Figure 2. Laser partition example. We group
points whose inclinations ϕ are within the
same inclination range into the same area.
Leveraging the Spatial Prior for SSL
The distribution of real-world objects/backgrounds has a strong correlation
to their spatial positions in LiDAR scans, as shown in Fig. 1 (a). Objects and backgrounds inside a specified spatial area
of a LiDAR point cloud follow similar patterns, e.g., the close-range area is most likely road while the
long-range area consists of building, vegetation, etc. In another word, there exists a spatial area a ∈ A
where LiDAR points and semantic labels inside the area (denoted as Xin and Yin, respectively) will
have relatively low variations. Formally, the conditional entropy H(Xin, Yin|A) is smaller.
In this work, we propose to encourage the segmentation model to make
confident and consistent predictions at a predefined area, regardless of the data outside the area. The
predefined area set A determines the “strength” of the prior.
Figure 3. Illustration for LiDAR point partition.
Laser Beam Partition & Mixing
LiDAR sensors have a fixed number of laser beams which are
emitted isotropically around the ego-vehicle with predefined inclination angles. To obtain
a proper set of spatial areas A, we propose to partition the LiDAR point cloud based on laser beams.
We mix the aforementioned laser partitioned areas
A from two scans in an intertwining way, i.e.,
one takes from odd-indexed areas A1 = {a1, a3, ...}
and the other takes from even-indexed areas A2 =
{a2, a4, ...}, so that each area’s neighbor will be from
the other scan.
We find that the laser partition & mixing effectively “excites” a strong spatial prior in the LiDAR data; it significantly outperforms other partition choices, including: random
points (MixUp-like partition), random areas (CutMix-like partition), and other heuristics
like azimuth α (sensor horizontal direction) or radius r (sensor range directon) partitions.
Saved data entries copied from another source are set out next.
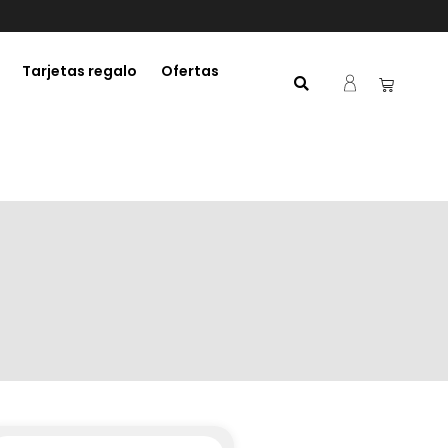
Tarjetas regalo
Ofertas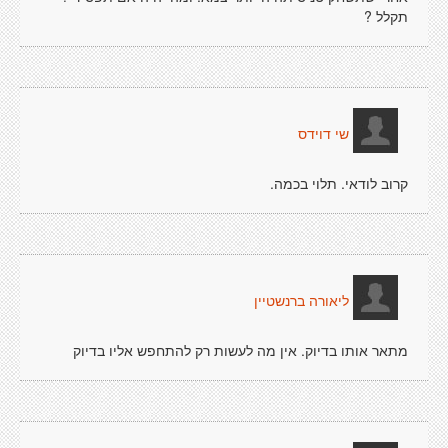
תקלל ?
שי דוידס
קרוב לודאי. תלוי בכמה.
ליאורה ברנשטיין
מתאר אותו בדיוק. אין מה לעשות רק להתחפש אליו בדיוק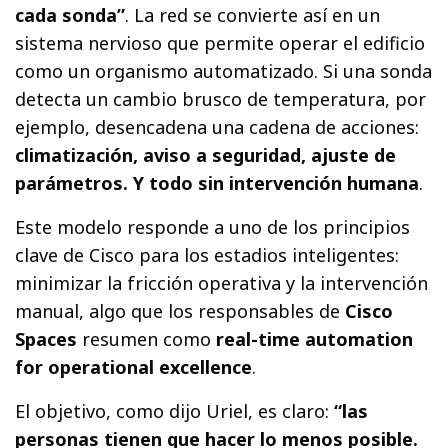
cada sonda”
. La red se convierte así en un
sistema nervioso que permite operar el edificio
como un organismo automatizado. Si una sonda
detecta un cambio brusco de temperatura, por
ejemplo, desencadena una cadena de acciones:
climatización, aviso a seguridad, ajuste de
parámetros. Y todo sin intervención humana
.
Este modelo responde a uno de los principios
clave de Cisco para los estadios inteligentes:
minimizar la fricción operativa y la intervención
manual, algo que los responsables de
Cisco
Spaces
resumen como
real-time automation
for operational excellence
.
El objetivo, como dijo Uriel, es claro:
“las
personas tienen que hacer lo menos posible.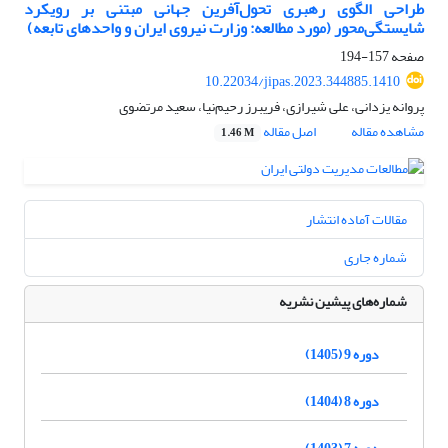
طراحی الگوی رهبری تحول‌آفرین جهانی مبتنی بر رویکرد
شایستگی‌محور (مورد مطالعه: وزارت نیروی ایران و واحدهای تابعه)
صفحه
157-194
10.22034/jipas.2023.344885.1410
پروانه یزدانی، علی شیرازی، فریبرز رحیم‌نیا، سعید مرتضوی
مشاهده مقاله
اصل مقاله
1.46 M
مقالات آماده انتشار
شماره جاری
شماره‌های پیشین نشریه
دوره 9 (1405)
دوره 8 (1404)
دوره 7 (1403)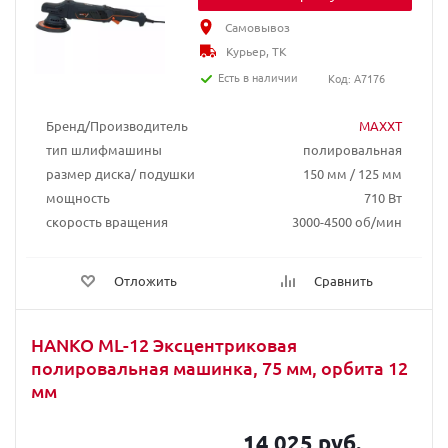
Самовывоз
Курьер, ТК
Есть в наличии
Код: A7176
Бренд/Производитель
MAXXT
тип шлифмашины
полировальная
размер диска/ подушки
150 мм / 125 мм
мощность
710 Вт
скорость вращения
3000-4500 об/мин
Отложить
Сравнить
HANKO ML-12 Эксцентриковая
полировальная машинка, 75 мм, орбита 12
мм
14 025 руб.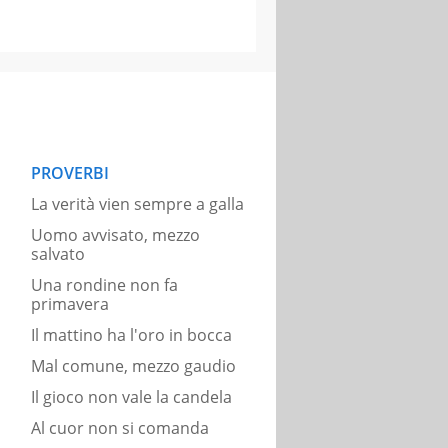
PROVERBI
La verità vien sempre a galla
Uomo avvisato, mezzo
salvato
Una rondine non fa
primavera
Il mattino ha l'oro in bocca
Mal comune, mezzo gaudio
Il gioco non vale la candela
Al cuor non si comanda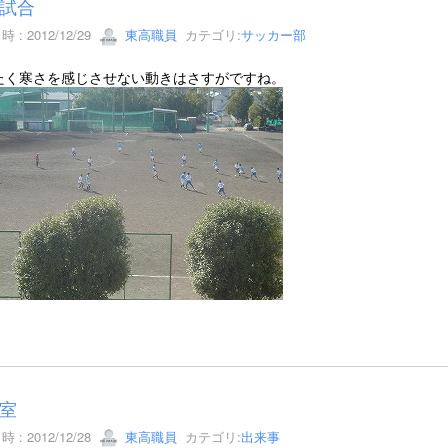
試合
 : 2012/12/29
東高職員
カテゴリ:
サッカー部
たく寒さを感じさせない動きはさすがですね。
室
 : 2012/12/28
東高職員
カテゴリ:
出来事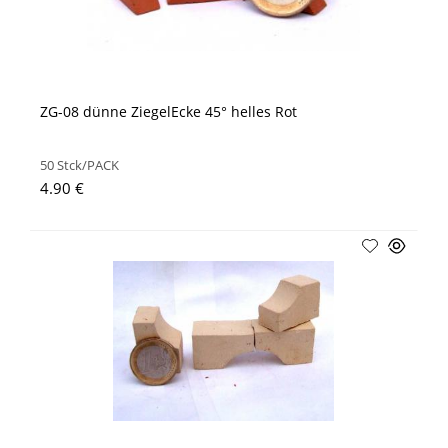
ZG-08 dünne ZiegelEcke 45° helles Rot
50 Stck/PACK
4.90 €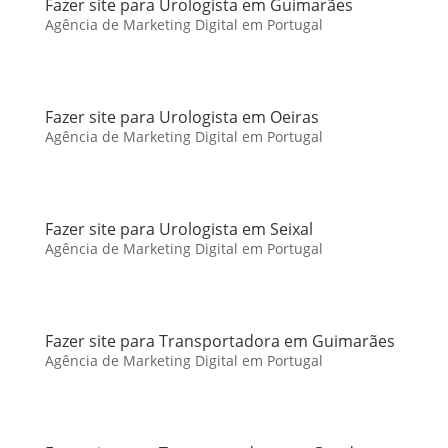
Fazer site para Urologista em Guimarães
Agência de Marketing Digital em Portugal
Fazer site para Urologista em Oeiras
Agência de Marketing Digital em Portugal
Fazer site para Urologista em Seixal
Agência de Marketing Digital em Portugal
Fazer site para Transportadora em Guimarães
Agência de Marketing Digital em Portugal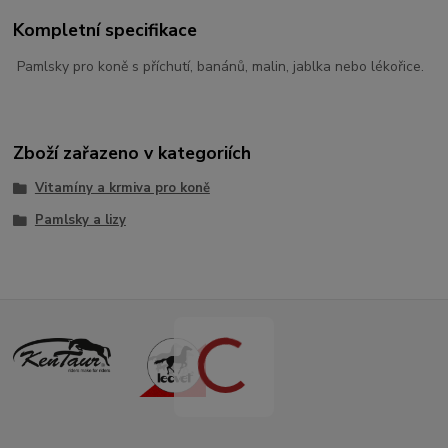
Kompletní specifikace
Pamlsky pro koně s příchutí, banánů, malin, jablka nebo lékořice.
Zboží zařazeno v kategoriích
Vitamíny a krmiva pro koně
Pamlsky a lizy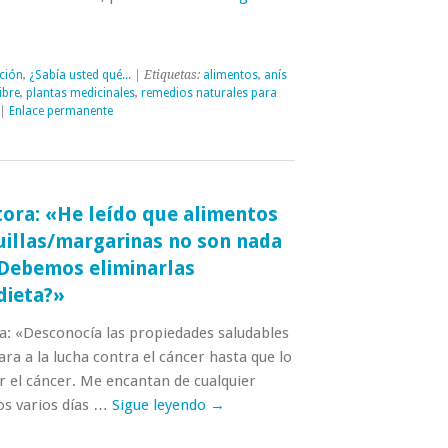
ción
,
¿Sabía usted qué...
| Etiquetas:
alimentos
,
anís
ibre
,
plantas medicinales
,
remedios naturales para
|
Enlace permanente
tora: «He leído que alimentos
illas/margarinas no son nada
Debemos eliminarlas
dieta?»
a: «Desconocía las propiedades saludables
ara a la lucha contra el cáncer hasta que lo
r el cáncer. Me encantan de cualquier
s varios días …
Sigue leyendo
→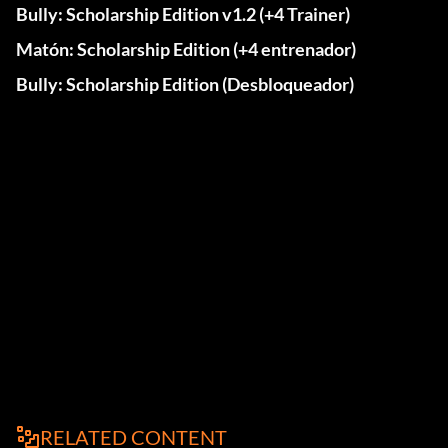
Bully: Scholarship Edition v1.2 (+4 Trainer)
Matón: Scholarship Edition (+4 entrenador)
Bully: Scholarship Edition (Desbloqueador)
RELATED CONTENT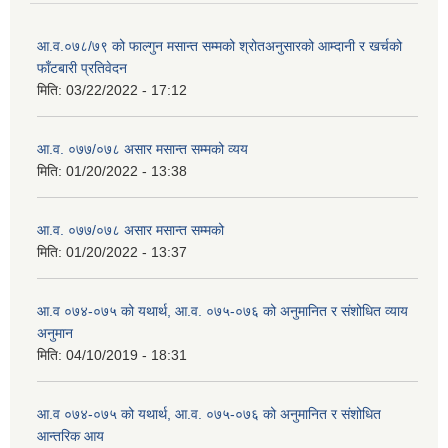
आ.व.०७८/७९ को फाल्गुन मसान्त सम्मको श्रोतअनुसारको आम्दानी र खर्चको
फाँटबारी प्रतिवेदन
मिति:
03/22/2022 - 17:12
आ.व. ०७७/०७८ असार मसान्त सम्मको व्यय
मिति:
01/20/2022 - 13:38
आ.व. ०७७/०७८ असार मसान्त सम्मको
मिति:
01/20/2022 - 13:37
आ.व ०७४-०७५ को यथार्थ, आ.व. ०७५-०७६ को अनुमानित र संशोधित व्याय
अनुमान
मिति:
04/10/2019 - 18:31
आ.व ०७४-०७५ को यथार्थ, आ.व. ०७५-०७६ को अनुमानित र संशोधित
आन्तरिक आय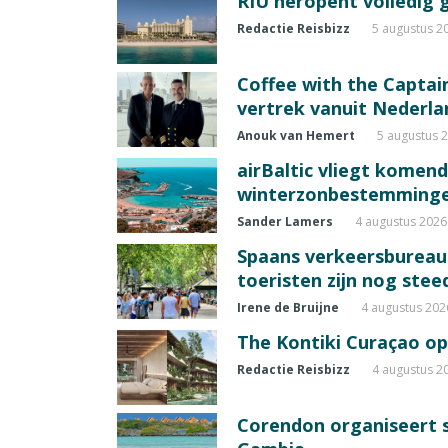
RIU heropent volledig 
Redactie Reisbizz
5 augustus 2
Coffee with the Captain
vertrek vanuit Nederla
Anouk van Hemert
5 augustus 
airBaltic vliegt komen
winterzonbestemming
Sander Lamers
4 augustus 2026
Spaans verkeersbureau
toeristen zijn nog ste
Irene de Bruijne
4 augustus 202
The Kontiki Curaçao op
Redactie Reisbizz
4 augustus 2
Corendon organiseert s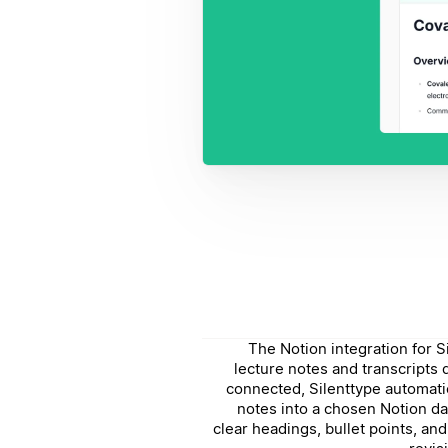
The Notion integration for 
lecture notes and transcripts 
connected, Silenttype automati
notes into a chosen Notion da
clear headings, bullet points, an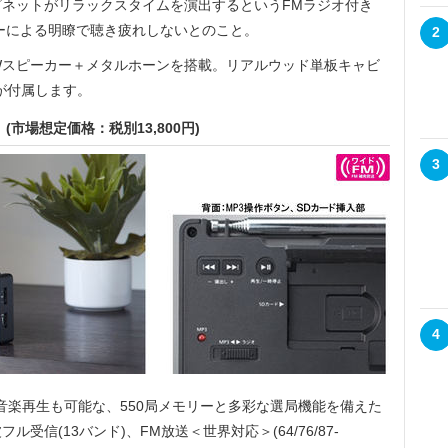
ネットがリラックスタイムを演出するというFMラジオ付き
ーカーによる明瞭で聴き疲れしないとのこと。
2
Wスピーカー＋メタルホーンを搭載。リアルウッド単板キャビ
が付属します。
(市場想定価格：税別13,800円)
3
4
音楽再生も可能な、550局メモリーと多彩な選局機能を備えた
信(13バンド)、FM放送＜世界対応＞(64/76/87-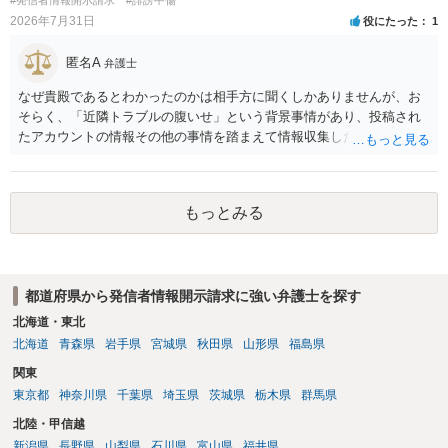
ので発信者情報開示請求をする）というケースが比較的多いと思われ
2026年7月31日
役にたった
1
ます。
匿名A
弁護士
なぜ貴殿であるとわかったのかは相手方に聞くしかありませんが、お
そらく、「近隣トラブルの腹いせ」という背景事情があり、投稿され
たアカウントの情報その他の事情を踏まえて情報収集した結果、この
ような投稿をするのは貴殿しかいないと推測したもので、これに対し
貴殿が投稿した事実を認めてしまったことで「答え合わせ」になって
しまったのではないでしょうか。 相手方の動きについても、相手方次
もっとみる
第ですので何とも言えません。公開の場で回答するには情報が乏し
く、ここで詳細を明らかにすることは事案の特定に繋がってしまうの
で、弁護士へ直接相談した方がよいです。
都道府県から発信者情報開示請求に強い弁護士を探す
北海道・東北
北海道
青森県
岩手県
宮城県
秋田県
山形県
福島県
関東
東京都
神奈川県
千葉県
埼玉県
茨城県
栃木県
群馬県
北陸・甲信越
新潟県
長野県
山梨県
石川県
富山県
福井県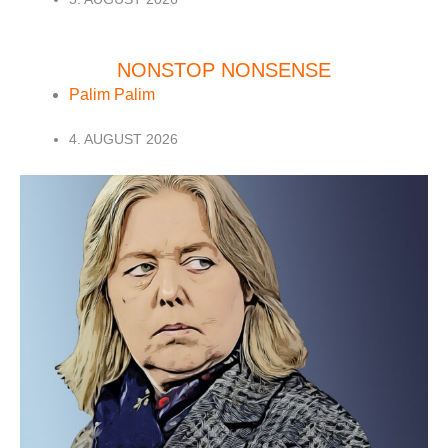
NONSTOP NONSENSE
Palim Palim
4. AUGUST 2026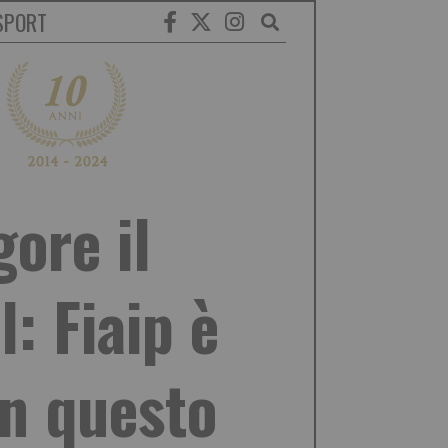
SPORT
gore il
: Fiaip è
in questo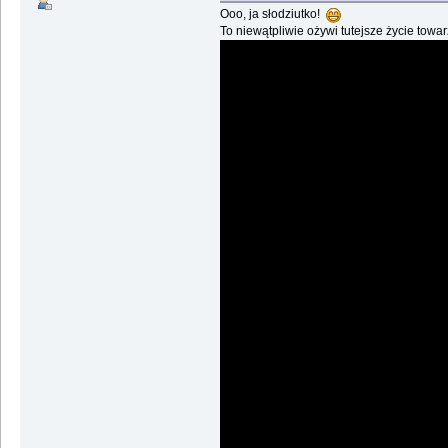
Ooo, ja słodziutko!
To niewątpliwie ożywi tutejsze życie towa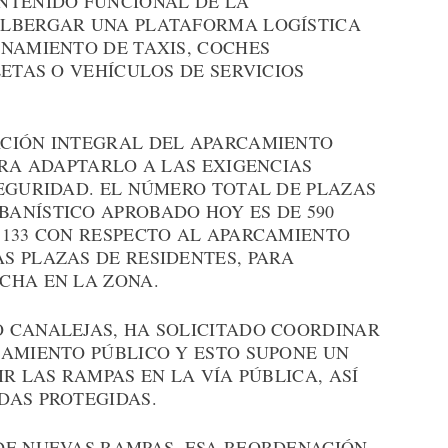
NTENIDO FUNCIONAL DE LA
ALBERGAR UNA PLATAFORMA LOGÍSTICA
ONAMIENTO DE TAXIS, COCHES
LETAS O VEHÍCULOS DE SERVICIOS
ACIÓN INTEGRAL DEL APARCAMIENTO
ARA ADAPTARLO A LAS EXIGENCIAS
SEGURIDAD. EL NÚMERO TOTAL DE PLAZAS
ANÍSTICO APROBADO HOY ES DE 590
 133 CON RESPECTO AL APARCAMIENTO
S PLAZAS DE RESIDENTES, PARA
CHA EN LA ZONA.
 CANALEJAS, HA SOLICITADO COORDINAR
CAMIENTO PÚBLICO Y ESTO SUPONE UN
R LAS RAMPAS EN LA VÍA PÚBLICA, ASÍ
DAS PROTEGIDAS.
DE NUEVAS RAMPAS, ESA REORDENACIÓN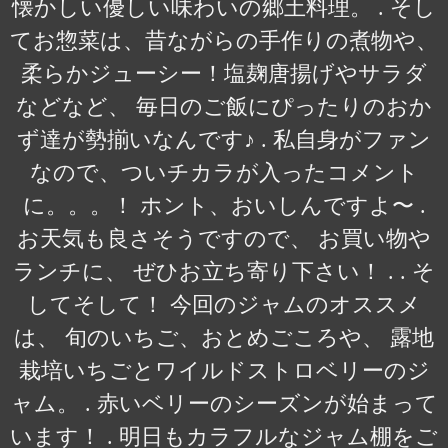
懐かしい優しい味わいの郷土料理。 . そし
てお惣菜は、昔ながらの手作りの煮物や、
柔らかジューシー！塩麹唐揚げやサラダ
などなど、 毎日のご飯にぴったりのおか
ず達が勢揃いなんです♪ . 私自身がファン
なので、ついチカラが入ったコメント
に。。。！ ホント、おいしんですよ〜 .
お天気も良さそうですので、 お買い物や
ランチに、 ぜひお立ち寄り下さい！ . . そ
してそして！ 今回のジャムのオススメ
は、 旬のいちご、おとめごころや、 露地
栽培いちごとワイルドストロベリーのジ
ャム。 . 赤いベリーのシーズンが始まって
います！ . 明日もカラフルなジャム棚をご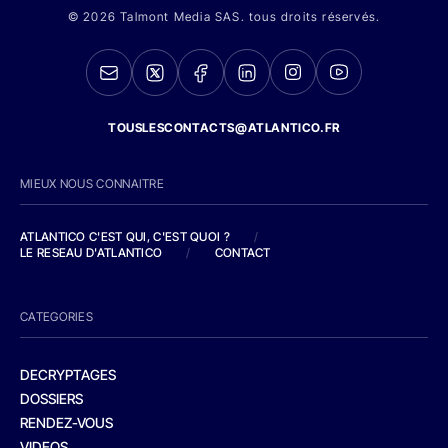
© 2026 Talmont Media SAS. tous droits réservés.
TOUSLESCONTACTS@ATLANTICO.FR
MIEUX NOUS CONNAITRE
ATLANTICO C'EST QUI, C'EST QUOI ?
/
LE RESEAU D'ATLANTICO
/
CONTACT
CATEGORIES
DECRYPTAGES
DOSSIERS
RENDEZ-VOUS
VIDEOS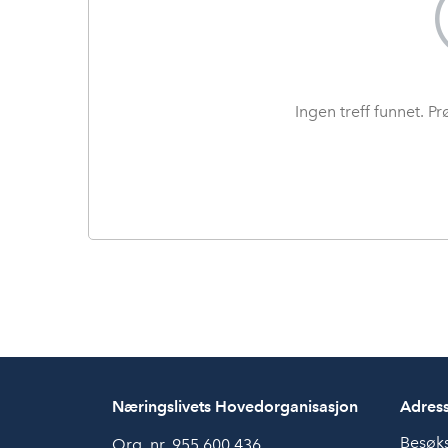
Ingen treff funnet. P
Næringslivets Hovedorganisasjon
Adres
Besøk
Org. nr. 955 600 436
Figure 4. Framework overview. Labeled scan is fed into the Student net to compute the supervised
loss (w/ ground-truth). Unlabeled scan and the generated pseudo-label are mixed with
the labeled scan and its labels via LaserMix to produce mixed data, which is then fed into the Student
net to compute the mix loss. Additionally, we adopt the EMA update for the Teacher net
and compute the mean teacher loss over Student net’s and Teacher net’s predictions.
Figure 5. Qualitative results from LiDAR top view and range view. The correct and incorrect
predictions are painted in green and red to highlight the difference. Best viewed in color.